Induced Voltage as a function of time.

[ElijahRockers]

1. The problem.
A circular loop of radius 4cm has a plane which is perpendicular to the electric field B. (The area vector is +k, so is the field vector.) The strength of the field varies with time according to the equation B=4/(t^3). Give an expression for the voltage as a function of time.

2. Homework Equations .
OK, I'm using V_induced = -d/dt(B_flux), which is Faraday's law, and B_flux = Integral(B.dA)

The Attempt at a Solution

I'm not great at this calculus stuff, but when trying to find the field flux, int(B.dA), I can assume that dA is equal to A, and that it's constant, since the area is not changing right? Well A = .04m^2, so I get B_flux = .04*int(4/(t^3))dt, right? Are my limits of integration from 0 to DeltaT? Either way, I get an error because the integral will leave me with t in the denominator, and since the initial limit is 0, it is undefined.

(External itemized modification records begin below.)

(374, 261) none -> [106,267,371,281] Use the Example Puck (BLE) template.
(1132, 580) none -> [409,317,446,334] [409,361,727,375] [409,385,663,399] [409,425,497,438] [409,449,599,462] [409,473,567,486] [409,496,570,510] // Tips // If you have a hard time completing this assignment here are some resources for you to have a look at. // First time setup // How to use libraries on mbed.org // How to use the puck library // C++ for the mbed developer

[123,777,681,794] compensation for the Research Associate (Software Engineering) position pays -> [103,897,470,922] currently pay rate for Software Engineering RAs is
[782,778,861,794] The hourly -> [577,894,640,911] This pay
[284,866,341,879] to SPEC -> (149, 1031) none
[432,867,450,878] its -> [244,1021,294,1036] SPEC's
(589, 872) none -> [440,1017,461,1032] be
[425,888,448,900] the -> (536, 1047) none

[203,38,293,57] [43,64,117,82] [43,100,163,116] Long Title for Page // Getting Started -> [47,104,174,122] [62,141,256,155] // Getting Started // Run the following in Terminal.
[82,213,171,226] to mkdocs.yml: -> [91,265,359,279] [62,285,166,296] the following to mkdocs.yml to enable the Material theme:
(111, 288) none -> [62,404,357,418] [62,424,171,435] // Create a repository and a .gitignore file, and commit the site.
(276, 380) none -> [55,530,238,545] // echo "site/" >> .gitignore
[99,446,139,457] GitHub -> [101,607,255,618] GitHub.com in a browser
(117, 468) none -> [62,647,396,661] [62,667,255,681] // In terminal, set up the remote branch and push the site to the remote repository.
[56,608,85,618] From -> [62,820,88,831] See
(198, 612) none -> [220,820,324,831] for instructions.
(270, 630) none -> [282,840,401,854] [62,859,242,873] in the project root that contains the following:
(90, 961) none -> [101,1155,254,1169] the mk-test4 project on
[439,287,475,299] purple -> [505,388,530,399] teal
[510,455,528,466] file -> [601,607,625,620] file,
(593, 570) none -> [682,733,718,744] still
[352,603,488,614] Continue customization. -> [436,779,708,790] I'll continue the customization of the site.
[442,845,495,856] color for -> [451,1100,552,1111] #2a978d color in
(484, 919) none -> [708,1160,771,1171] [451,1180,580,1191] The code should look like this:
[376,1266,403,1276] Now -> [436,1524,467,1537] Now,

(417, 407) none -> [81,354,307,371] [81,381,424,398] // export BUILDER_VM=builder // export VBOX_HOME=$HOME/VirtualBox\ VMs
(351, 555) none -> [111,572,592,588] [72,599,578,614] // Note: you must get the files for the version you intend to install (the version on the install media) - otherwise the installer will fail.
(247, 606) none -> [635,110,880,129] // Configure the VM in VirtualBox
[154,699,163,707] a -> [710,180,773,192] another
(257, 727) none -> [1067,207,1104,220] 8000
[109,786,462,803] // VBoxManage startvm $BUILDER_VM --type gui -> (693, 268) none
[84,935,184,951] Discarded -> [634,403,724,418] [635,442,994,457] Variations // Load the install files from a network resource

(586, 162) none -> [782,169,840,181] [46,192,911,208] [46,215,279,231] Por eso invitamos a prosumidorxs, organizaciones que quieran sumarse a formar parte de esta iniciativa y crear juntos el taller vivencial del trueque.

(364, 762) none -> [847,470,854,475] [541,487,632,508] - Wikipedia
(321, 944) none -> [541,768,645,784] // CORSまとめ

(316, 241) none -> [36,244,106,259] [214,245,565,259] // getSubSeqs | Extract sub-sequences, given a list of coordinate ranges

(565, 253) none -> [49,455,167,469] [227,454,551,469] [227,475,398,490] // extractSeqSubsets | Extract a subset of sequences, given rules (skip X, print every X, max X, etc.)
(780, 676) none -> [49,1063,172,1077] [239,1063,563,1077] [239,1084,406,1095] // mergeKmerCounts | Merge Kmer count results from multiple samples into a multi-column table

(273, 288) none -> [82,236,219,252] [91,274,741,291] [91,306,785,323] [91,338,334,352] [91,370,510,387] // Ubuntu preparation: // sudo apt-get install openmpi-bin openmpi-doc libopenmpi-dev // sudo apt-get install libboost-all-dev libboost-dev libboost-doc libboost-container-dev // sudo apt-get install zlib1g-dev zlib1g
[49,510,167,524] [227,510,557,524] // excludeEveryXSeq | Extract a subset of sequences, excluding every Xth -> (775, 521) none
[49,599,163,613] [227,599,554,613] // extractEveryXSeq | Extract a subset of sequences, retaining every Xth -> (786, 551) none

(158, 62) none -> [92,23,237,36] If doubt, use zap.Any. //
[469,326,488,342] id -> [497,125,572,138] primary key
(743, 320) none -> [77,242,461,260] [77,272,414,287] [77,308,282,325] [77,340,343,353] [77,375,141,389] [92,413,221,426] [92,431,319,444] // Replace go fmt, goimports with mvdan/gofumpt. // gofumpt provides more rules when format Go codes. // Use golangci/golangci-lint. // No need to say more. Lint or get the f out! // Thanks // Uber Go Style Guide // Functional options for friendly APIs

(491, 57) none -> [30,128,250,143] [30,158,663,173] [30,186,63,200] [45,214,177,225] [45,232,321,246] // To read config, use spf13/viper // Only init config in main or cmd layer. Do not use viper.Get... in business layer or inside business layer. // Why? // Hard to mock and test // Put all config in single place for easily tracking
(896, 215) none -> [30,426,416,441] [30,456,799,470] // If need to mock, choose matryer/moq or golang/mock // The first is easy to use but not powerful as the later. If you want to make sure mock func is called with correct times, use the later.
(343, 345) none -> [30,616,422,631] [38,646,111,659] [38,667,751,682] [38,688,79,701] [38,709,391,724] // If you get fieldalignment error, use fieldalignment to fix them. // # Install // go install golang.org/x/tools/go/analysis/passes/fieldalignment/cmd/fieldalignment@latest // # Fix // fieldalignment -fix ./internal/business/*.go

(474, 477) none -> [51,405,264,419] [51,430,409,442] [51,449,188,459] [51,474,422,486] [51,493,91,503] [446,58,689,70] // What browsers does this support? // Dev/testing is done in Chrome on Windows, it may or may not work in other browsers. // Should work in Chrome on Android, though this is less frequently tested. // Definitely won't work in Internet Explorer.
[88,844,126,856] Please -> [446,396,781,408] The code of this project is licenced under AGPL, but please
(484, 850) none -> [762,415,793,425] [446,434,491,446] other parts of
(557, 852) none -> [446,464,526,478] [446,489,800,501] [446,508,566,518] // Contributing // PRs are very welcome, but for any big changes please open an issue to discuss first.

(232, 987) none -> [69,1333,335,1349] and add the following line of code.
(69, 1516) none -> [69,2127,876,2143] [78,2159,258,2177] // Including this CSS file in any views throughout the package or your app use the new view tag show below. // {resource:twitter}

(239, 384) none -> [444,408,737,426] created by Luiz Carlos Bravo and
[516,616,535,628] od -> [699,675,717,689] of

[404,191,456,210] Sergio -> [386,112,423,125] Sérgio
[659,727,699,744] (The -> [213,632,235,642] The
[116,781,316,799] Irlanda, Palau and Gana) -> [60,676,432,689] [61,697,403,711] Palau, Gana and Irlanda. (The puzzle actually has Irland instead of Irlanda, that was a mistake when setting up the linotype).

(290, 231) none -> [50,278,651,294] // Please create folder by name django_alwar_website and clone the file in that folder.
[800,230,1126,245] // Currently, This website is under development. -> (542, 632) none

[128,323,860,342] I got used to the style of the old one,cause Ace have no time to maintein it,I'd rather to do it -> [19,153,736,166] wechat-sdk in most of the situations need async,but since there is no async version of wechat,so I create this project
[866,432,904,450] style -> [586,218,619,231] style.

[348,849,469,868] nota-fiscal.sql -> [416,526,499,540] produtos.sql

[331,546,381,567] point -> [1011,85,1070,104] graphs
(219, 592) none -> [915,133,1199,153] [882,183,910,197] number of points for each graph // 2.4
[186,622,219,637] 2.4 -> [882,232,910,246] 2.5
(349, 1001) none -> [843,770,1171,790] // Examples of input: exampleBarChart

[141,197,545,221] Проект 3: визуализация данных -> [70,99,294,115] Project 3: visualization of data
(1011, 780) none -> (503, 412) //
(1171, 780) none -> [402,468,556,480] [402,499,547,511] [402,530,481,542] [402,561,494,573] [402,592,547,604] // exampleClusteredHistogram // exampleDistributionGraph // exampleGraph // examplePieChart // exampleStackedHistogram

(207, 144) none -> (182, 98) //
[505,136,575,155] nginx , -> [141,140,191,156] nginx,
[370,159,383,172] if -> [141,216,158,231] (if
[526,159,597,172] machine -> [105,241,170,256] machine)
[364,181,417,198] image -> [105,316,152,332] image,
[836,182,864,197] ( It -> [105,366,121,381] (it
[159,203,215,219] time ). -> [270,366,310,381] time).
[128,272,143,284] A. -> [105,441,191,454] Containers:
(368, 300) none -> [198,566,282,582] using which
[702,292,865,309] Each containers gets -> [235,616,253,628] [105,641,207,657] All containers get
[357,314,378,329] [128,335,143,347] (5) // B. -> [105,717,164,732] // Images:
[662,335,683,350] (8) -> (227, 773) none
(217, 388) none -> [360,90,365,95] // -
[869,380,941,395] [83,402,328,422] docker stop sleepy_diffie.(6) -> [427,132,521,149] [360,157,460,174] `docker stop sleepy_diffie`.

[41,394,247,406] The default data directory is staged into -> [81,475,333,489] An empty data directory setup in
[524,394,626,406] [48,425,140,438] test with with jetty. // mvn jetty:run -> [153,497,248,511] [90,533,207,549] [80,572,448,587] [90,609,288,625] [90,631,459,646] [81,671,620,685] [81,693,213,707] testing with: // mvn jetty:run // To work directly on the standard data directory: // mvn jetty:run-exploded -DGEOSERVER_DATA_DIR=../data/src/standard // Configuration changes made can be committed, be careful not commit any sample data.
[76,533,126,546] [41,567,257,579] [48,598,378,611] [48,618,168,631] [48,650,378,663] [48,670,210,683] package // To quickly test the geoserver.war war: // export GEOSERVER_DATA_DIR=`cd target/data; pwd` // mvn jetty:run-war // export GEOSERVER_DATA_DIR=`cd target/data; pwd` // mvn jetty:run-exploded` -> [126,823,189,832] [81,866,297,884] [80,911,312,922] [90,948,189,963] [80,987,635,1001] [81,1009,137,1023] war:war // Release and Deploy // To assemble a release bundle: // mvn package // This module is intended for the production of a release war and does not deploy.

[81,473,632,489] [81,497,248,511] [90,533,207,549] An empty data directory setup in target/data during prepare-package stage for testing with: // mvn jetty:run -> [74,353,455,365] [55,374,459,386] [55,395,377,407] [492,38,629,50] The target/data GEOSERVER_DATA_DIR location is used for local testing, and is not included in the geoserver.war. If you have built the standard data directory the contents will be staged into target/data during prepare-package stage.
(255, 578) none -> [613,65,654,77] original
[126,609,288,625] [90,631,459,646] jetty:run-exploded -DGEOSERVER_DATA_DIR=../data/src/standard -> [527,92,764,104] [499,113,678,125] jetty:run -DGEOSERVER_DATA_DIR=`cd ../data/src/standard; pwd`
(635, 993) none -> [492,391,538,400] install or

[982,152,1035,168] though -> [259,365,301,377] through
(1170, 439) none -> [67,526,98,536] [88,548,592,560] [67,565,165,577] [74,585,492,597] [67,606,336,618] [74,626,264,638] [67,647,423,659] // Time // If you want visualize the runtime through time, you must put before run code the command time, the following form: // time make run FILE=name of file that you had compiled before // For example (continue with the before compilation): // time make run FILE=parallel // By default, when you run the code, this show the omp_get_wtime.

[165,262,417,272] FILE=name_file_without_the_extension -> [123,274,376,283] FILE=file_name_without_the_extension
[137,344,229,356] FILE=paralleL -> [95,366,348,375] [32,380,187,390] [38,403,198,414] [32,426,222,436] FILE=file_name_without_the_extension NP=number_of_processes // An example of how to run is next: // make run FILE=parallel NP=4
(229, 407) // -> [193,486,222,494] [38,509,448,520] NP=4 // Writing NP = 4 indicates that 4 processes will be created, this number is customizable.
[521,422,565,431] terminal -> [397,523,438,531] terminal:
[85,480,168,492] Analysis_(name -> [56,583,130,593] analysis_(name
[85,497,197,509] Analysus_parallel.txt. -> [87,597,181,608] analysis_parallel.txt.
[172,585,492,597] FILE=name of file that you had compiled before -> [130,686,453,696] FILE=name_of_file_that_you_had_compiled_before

Anyway, after I do find an expression for the B_flux, i can take the derivative of it to find d/dt(B_flux) and that should be the Induced voltage as a function of time... right?

Thanks in advance.

 

[gneill]

In order to find the flux you want to integrate the field over the area of the loop. This has nothing to do with time; time is a constant at any given instant, and you're interested in finding the flux through the loop at any given instant in time.

The equation that you quoted, B_flux = Integral(B.dA), is summing over differential elements of flux B.dA . It seems that the magnetic field B is a constant over the area of the loop, since it doesn't have any geometrical terms related to x, y, or z. So the magnetic field is uniform over the loop at any given instant in time, so we can pull it out of the integration over the loop area.

\Phi = \int B \cdot dA = B \int dA = BA = 4 t^{-3} \pi r^2

Where you have to worry about the time is when you differentiate this flux with respect to time in order to determine the induced voltage. Since we're not concerned about the polarity of the induced voltage,

|\varepsilon| = \left| \frac{d \Phi}{dt} \right|

You should be able to carry on from here.

 

[ElijahRockers]

You should be able to carry on from here.

Thank you very much! I think I got it. Wish I had been a member of this forum several semesters ago, haha!